▶ **REQUIREMENT**
Transcribe the entries exactly. Start at the top, stop after the line with "В настоящее время", and omit every picture.

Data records
****

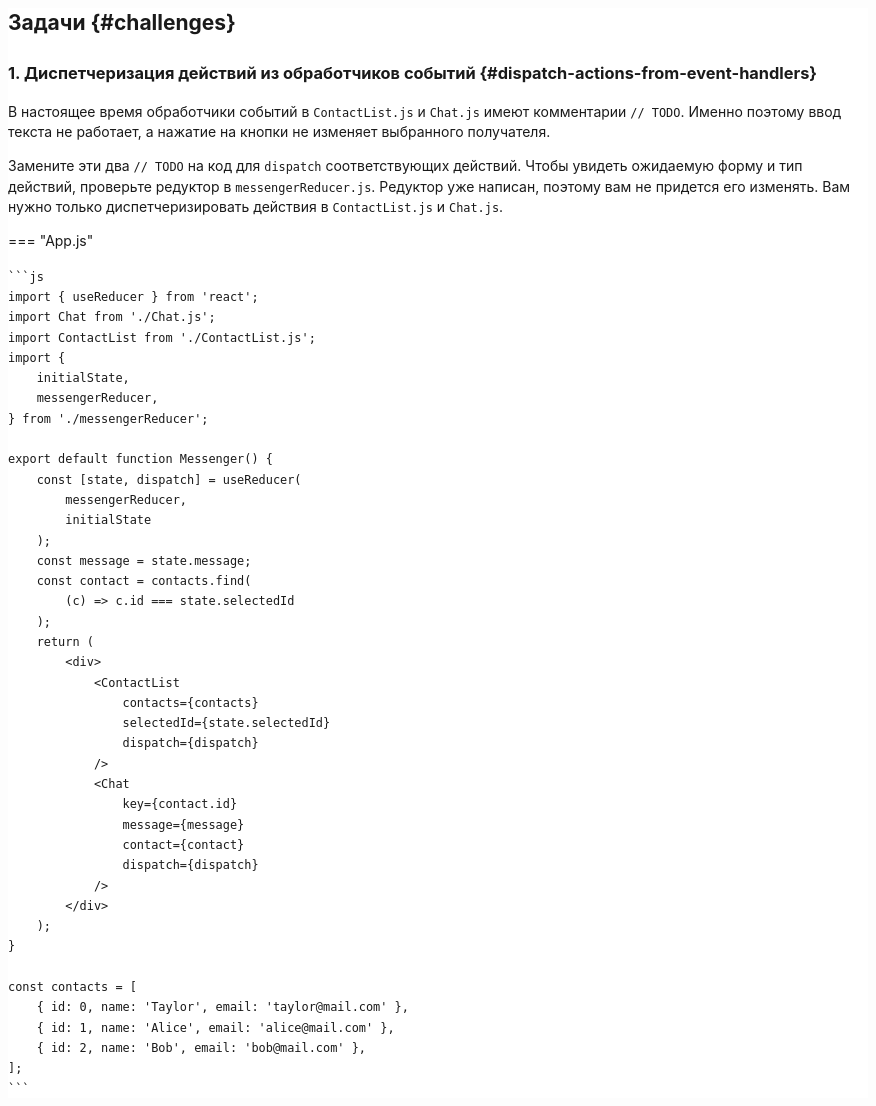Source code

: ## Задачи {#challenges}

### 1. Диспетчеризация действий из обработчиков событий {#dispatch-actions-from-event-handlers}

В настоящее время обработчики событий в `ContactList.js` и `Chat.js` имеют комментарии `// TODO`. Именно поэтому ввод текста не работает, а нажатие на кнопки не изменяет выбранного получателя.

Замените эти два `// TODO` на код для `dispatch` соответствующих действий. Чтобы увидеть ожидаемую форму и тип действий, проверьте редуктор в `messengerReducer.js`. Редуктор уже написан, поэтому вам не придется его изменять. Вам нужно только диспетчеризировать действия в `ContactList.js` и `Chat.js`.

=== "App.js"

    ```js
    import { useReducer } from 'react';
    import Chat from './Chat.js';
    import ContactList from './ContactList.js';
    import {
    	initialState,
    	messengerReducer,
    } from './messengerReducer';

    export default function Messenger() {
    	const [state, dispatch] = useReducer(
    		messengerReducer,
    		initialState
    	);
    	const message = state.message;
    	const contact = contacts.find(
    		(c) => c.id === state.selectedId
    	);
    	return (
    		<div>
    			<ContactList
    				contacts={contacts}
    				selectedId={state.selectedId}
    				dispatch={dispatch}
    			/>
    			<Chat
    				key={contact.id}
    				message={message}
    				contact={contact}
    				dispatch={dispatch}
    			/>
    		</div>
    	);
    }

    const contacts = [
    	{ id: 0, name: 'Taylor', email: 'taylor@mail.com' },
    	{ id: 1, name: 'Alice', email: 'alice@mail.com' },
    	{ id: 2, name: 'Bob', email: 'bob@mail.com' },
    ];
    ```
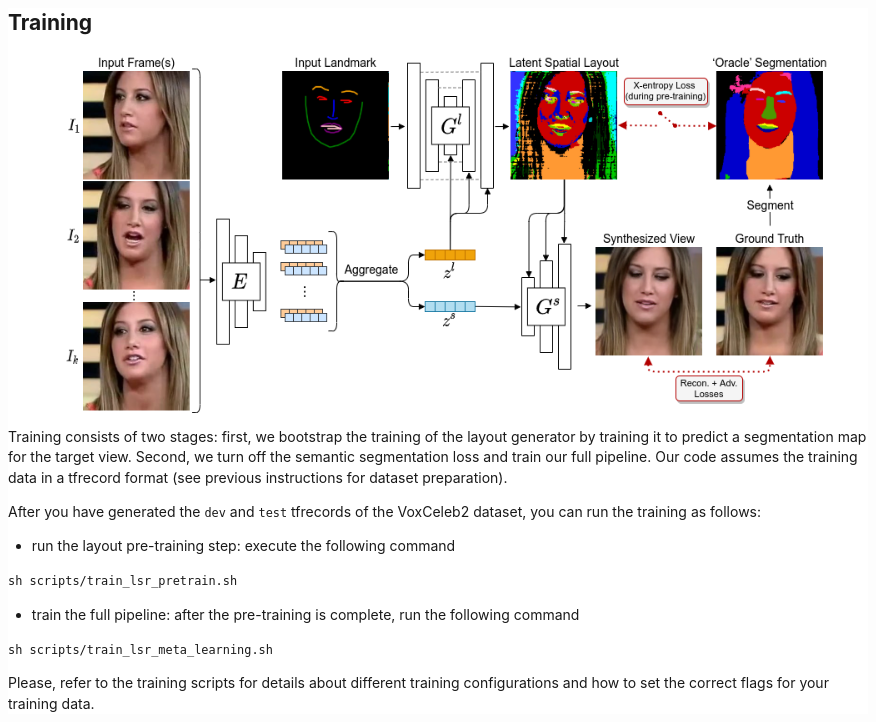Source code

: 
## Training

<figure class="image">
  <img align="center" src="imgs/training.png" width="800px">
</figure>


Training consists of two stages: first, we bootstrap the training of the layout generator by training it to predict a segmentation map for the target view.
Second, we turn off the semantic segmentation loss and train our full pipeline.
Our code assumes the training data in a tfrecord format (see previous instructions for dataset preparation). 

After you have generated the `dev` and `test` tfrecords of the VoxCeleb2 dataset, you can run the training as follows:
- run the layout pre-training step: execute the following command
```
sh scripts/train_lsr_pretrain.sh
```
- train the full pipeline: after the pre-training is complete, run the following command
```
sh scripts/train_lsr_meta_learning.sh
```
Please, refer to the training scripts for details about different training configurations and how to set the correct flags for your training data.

****

▶ **OUTPUT FOR THIS EXERCISE**
Source code

: ## Задачи {#challenges}

### 1. Диспетчеризация действий из обработчиков событий {#dispatch-actions-from-event-handlers}

В настоящее время обработчики событий в `ContactList.js` и `Chat.js` имеют комментарии `// TODO`. Именно поэтому ввод текста не работает, а нажатие на кнопки не изменяет выбранного получателя.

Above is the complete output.